Dificuldade Histórica do Brasil em Aumentar a Produtividade
Felipe Tavares, economista-chefe da BGC Liquidez, aponta que a dificuldade em gerar ganhos de produtividade é um problema crônico na economia brasileira, anterior à discussão sobre o fim da escala 6×1. “O Brasil tem uma dificuldade significativa de conseguir ter ganhos de produtividade claros na nossa economia, principalmente na nossa história recente. A gente tem aí 40, 50 anos que tem dificuldade para achar esses ganhos de produtividade”, afirma Tavares.
Ele questiona a viabilidade de manter os atuais volumes de produção sem um aumento proporcional no número de trabalhadores, o que seria um dos pilares para sustentar o argumento favorável à PEC. “A probabilidade de você ter ganho de produtividade é muito pequena”, sentencia o economista, mostrando ceticismo quanto à capacidade do país de se adaptar a uma jornada menor sem perdas.
Impacto nos Custos Empresariais e Pressão Inflacionária no Consumidor
O cenário projetado por Tavares é de um desarranjo completo na estrutura de custos das empresas. Para manter os níveis de produção atuais com jornadas reduzidas, os empresários teriam que, inevitavelmente, contratar mais pessoal. “Você vai ter um desarranjo completo de estrutura de custos do empresariado, porque ele vai ter que contratar mais pessoas para conseguir fechar o que tinha antes”, explica.
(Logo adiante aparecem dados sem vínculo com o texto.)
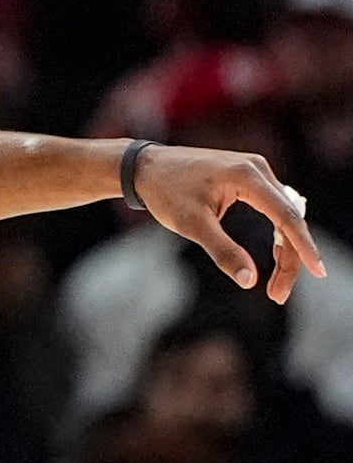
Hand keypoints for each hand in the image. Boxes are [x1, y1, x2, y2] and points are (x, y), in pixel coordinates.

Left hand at [136, 145, 325, 303]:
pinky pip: (273, 208)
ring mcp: (254, 170)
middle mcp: (257, 168)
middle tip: (278, 295)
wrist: (144, 167)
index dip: (303, 246)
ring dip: (285, 249)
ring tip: (276, 285)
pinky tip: (277, 256)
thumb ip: (222, 251)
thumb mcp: (191, 224)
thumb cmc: (165, 192)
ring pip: (283, 215)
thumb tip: (249, 280)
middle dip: (289, 258)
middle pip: (288, 218)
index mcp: (246, 175)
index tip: (318, 271)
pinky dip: (277, 234)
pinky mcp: (248, 177)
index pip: (286, 216)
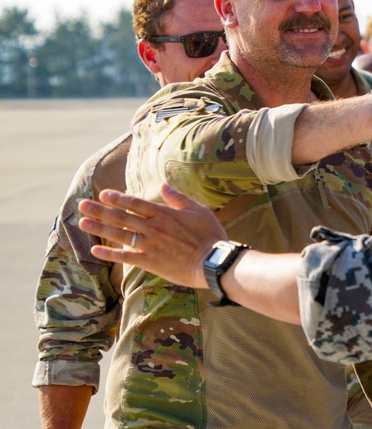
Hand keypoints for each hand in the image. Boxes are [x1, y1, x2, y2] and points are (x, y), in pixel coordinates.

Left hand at [79, 185, 223, 289]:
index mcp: (164, 214)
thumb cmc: (210, 234)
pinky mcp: (149, 262)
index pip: (135, 203)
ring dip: (99, 228)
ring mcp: (149, 245)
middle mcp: (152, 228)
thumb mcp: (198, 210)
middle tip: (82, 204)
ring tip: (82, 222)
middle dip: (100, 210)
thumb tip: (163, 186)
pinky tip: (95, 250)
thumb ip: (178, 198)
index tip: (103, 194)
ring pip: (119, 234)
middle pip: (121, 216)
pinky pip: (124, 256)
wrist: (212, 262)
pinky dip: (109, 253)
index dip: (117, 198)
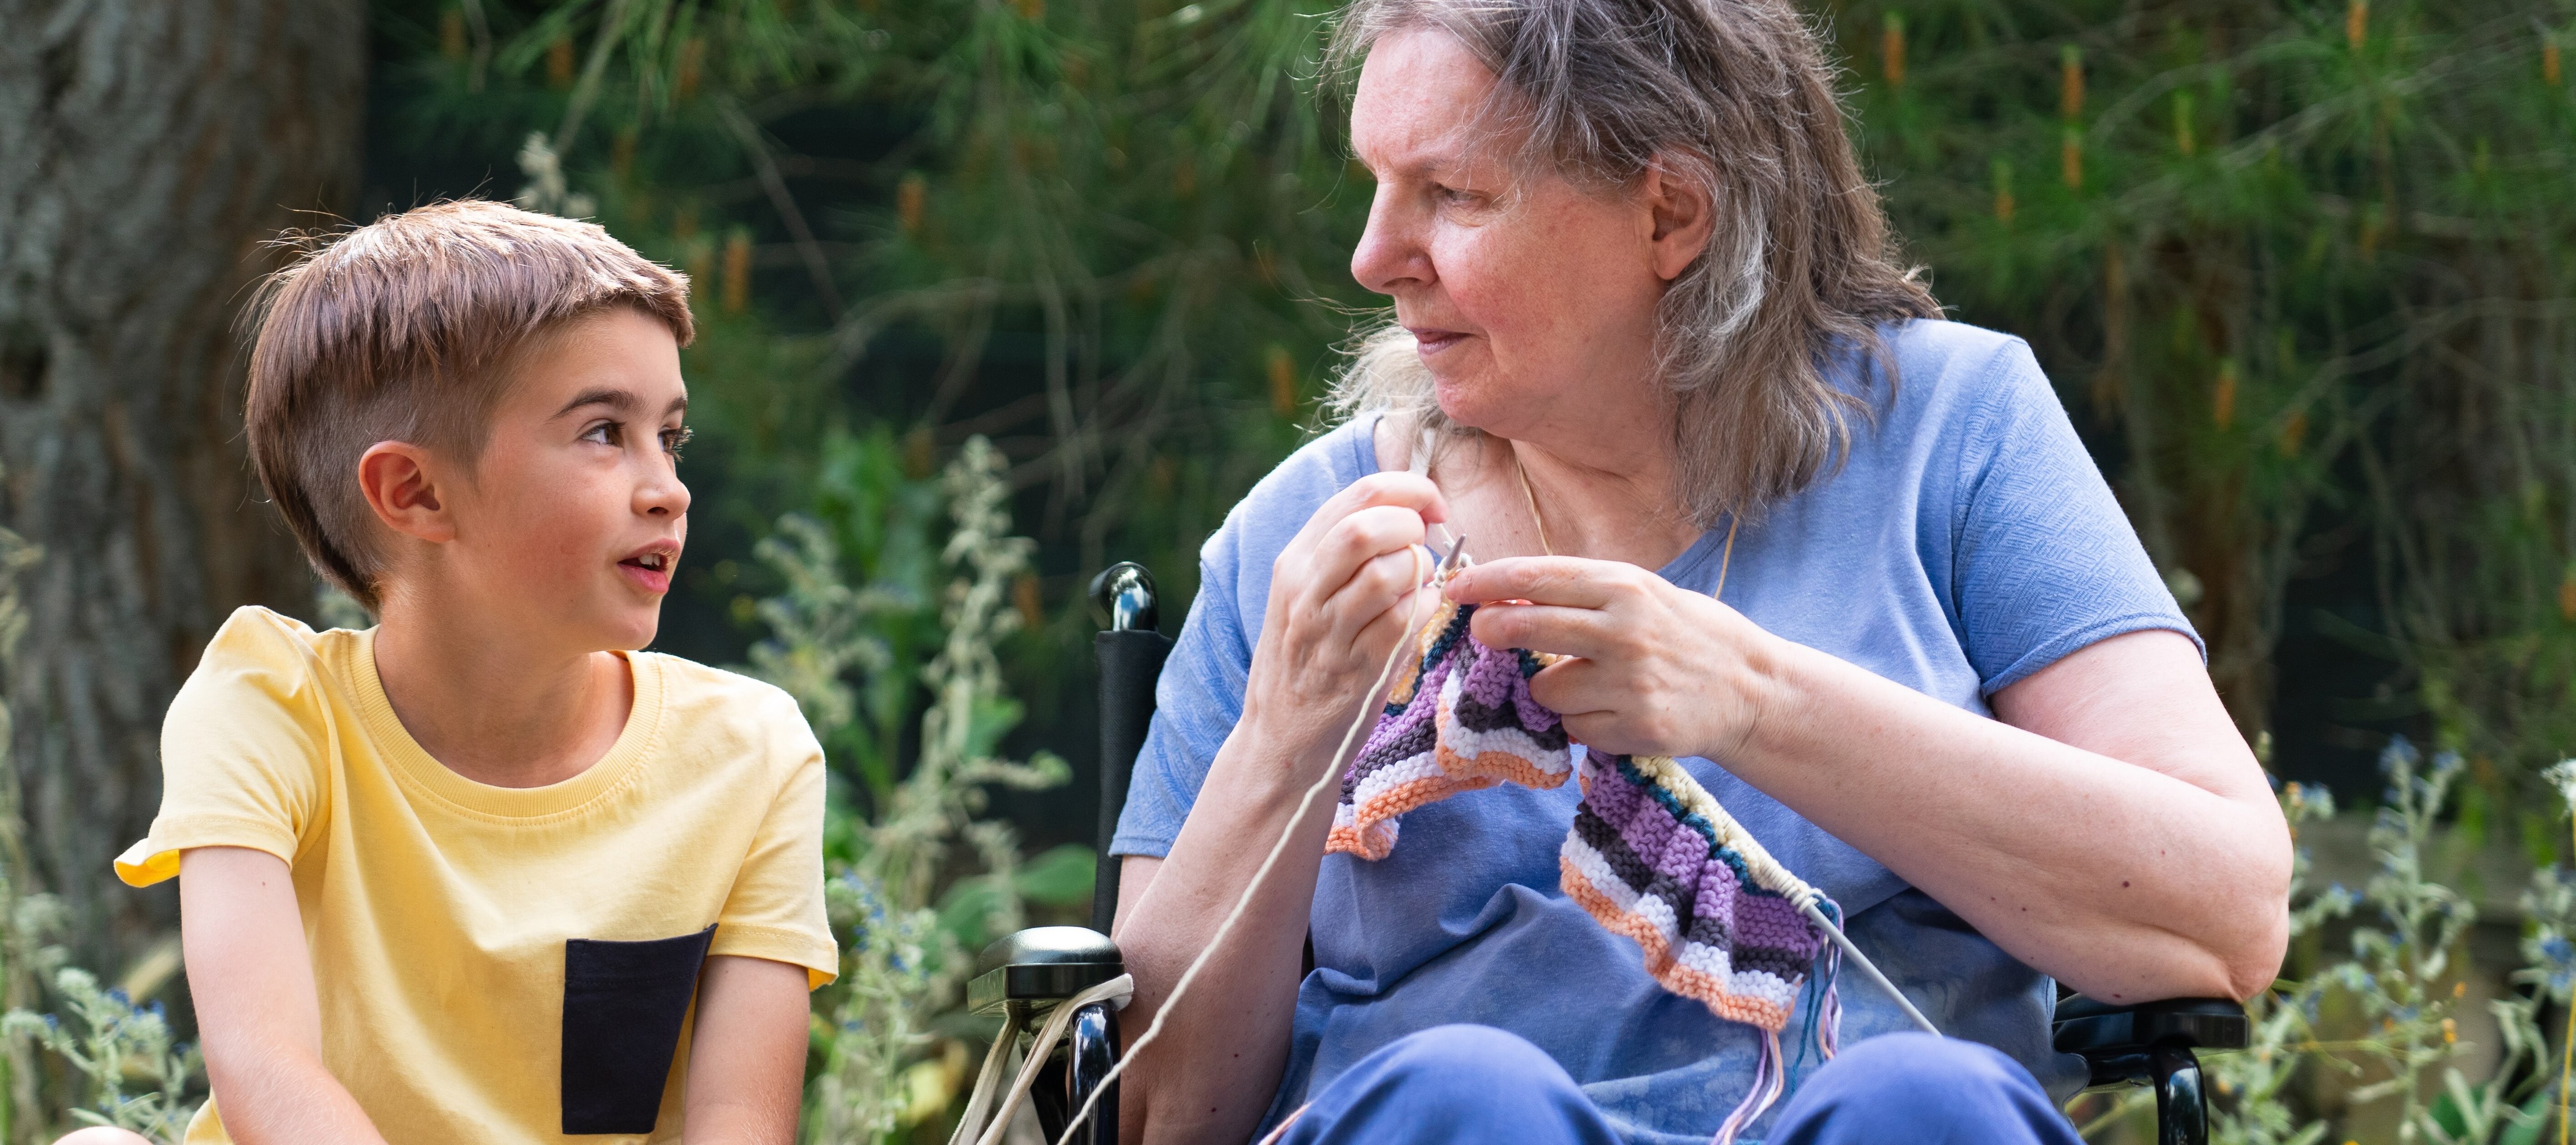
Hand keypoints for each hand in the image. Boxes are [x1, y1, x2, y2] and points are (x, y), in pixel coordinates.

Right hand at [1244, 472, 1447, 770]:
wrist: (1278, 739)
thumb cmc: (1306, 660)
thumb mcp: (1308, 595)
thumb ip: (1346, 553)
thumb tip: (1410, 513)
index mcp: (1295, 561)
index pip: (1359, 494)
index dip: (1410, 490)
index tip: (1432, 508)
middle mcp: (1304, 589)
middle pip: (1367, 527)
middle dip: (1412, 528)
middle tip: (1424, 548)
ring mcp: (1326, 630)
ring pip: (1386, 572)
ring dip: (1420, 573)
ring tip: (1417, 588)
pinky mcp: (1354, 669)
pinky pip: (1403, 619)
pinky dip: (1425, 609)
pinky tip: (1419, 617)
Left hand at [1443, 556, 1777, 759]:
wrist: (1751, 688)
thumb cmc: (1686, 633)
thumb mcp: (1641, 593)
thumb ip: (1581, 594)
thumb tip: (1505, 597)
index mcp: (1624, 587)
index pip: (1536, 577)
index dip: (1486, 582)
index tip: (1454, 588)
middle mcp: (1625, 631)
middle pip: (1528, 627)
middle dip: (1493, 631)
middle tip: (1483, 633)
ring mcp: (1631, 683)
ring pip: (1545, 690)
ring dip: (1551, 690)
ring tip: (1590, 683)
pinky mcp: (1637, 728)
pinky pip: (1575, 728)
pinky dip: (1582, 723)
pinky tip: (1614, 711)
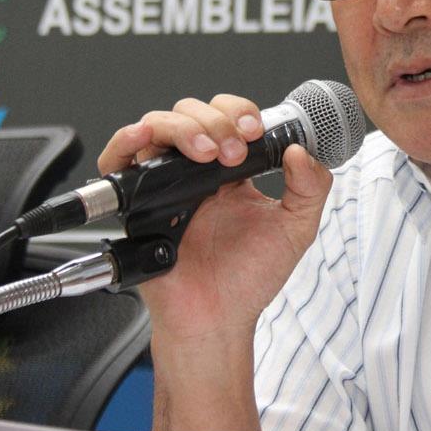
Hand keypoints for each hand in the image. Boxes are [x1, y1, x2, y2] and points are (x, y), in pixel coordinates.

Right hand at [97, 95, 332, 342]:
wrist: (217, 318)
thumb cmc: (249, 279)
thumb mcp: (295, 229)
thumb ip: (311, 188)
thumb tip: (302, 150)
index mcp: (232, 172)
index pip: (228, 117)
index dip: (239, 113)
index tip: (255, 132)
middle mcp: (196, 172)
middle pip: (192, 112)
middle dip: (216, 121)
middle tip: (234, 153)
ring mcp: (165, 183)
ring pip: (159, 125)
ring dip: (184, 128)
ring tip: (206, 154)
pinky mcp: (138, 201)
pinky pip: (120, 159)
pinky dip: (127, 140)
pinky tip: (146, 139)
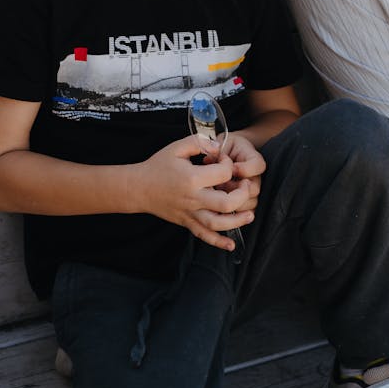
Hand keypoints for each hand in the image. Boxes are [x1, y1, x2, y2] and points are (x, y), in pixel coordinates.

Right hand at [129, 134, 254, 250]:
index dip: (229, 165)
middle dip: (242, 195)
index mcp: (192, 178)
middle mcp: (192, 198)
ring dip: (237, 221)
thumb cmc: (158, 166)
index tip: (224, 161)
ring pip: (218, 224)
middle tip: (246, 187)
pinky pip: (204, 236)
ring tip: (250, 214)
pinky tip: (231, 245)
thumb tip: (218, 147)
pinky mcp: (186, 222)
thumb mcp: (177, 147)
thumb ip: (199, 142)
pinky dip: (218, 242)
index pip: (223, 174)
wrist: (139, 188)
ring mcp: (190, 213)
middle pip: (226, 203)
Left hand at [211, 131, 265, 212]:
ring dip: (231, 201)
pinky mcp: (246, 204)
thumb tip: (209, 160)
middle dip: (234, 188)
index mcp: (252, 159)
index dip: (245, 169)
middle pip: (254, 189)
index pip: (257, 165)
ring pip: (249, 203)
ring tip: (217, 193)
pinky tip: (218, 205)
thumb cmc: (221, 150)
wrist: (224, 156)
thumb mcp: (219, 144)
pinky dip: (232, 212)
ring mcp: (252, 192)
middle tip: (220, 184)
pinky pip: (244, 213)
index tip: (231, 167)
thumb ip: (215, 150)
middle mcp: (256, 177)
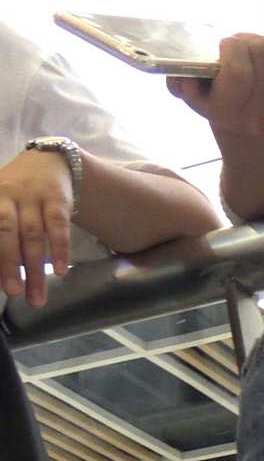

Essa necessidade de aumentar o quadro de funcionários, somada a outros potenciais aumentos de custos operacionais decorrentes da nova escala, deve se refletir diretamente nos preços. “Isso vai ter pressão sobre preços, isso gera desarranjo inflacionário”, alerta Tavares. O consumidor final, portanto, pode ser o maior prejudicado, arcando com o custo da adaptação do mercado de trabalho a uma nova realidade sem ganhos de produtividade que compensem a redução da carga horária.
A Necessidade de Reformas Estruturais para Aumentar a Produtividade
A discussão sobre a redução da jornada de trabalho no Brasil expõe uma necessidade mais profunda: a urgência de reformas estruturais que visem o aumento da produtividade. Especialistas apontam que fatores como a baixa qualidade da educação, a burocracia excessiva, a infraestrutura deficiente e a baixa taxa de investimento em tecnologia e inovação são entraves históricos para o crescimento da eficiência produtiva no país.
Sem um ambiente de negócios mais favorável e sem políticas públicas eficazes para impulsionar a inovação e a qualificação da mão de obra, a simples redução da jornada de trabalho pode se tornar um fardo econômico. A experiência internacional sugere que países com alta produtividade são capazes de reduzir a jornada sem comprometer a produção, pois a eficiência já está consolidada. O Brasil, em contrapartida, ainda precisa trilhar esse caminho.
O Futuro da Jornada de Trabalho e os Desafios para o Empresariado Brasileiro
A tramitação da PEC do fim da 6×1 e a redução da jornada de trabalho para 40 horas semanais continuará sendo um tema central no debate econômico e social do Brasil. Enquanto os defensores da medida argumentam por melhores condições de vida e bem-estar para os trabalhadores, os críticos levantam preocupações legítimas sobre a sustentabilidade econômica e os impactos inflacionários.
O caminho a ser percorrido envolve não apenas a aprovação de leis, mas, fundamentalmente, a implementação de políticas que promovam o aumento da produtividade em todos os setores da economia. Somente com um país mais produtivo será possível discutir uma redução da jornada de trabalho que beneficie a todos, sem gerar custos excessivos para empresas e consumidores, e sem comprometer a competitividade do Brasil no cenário global.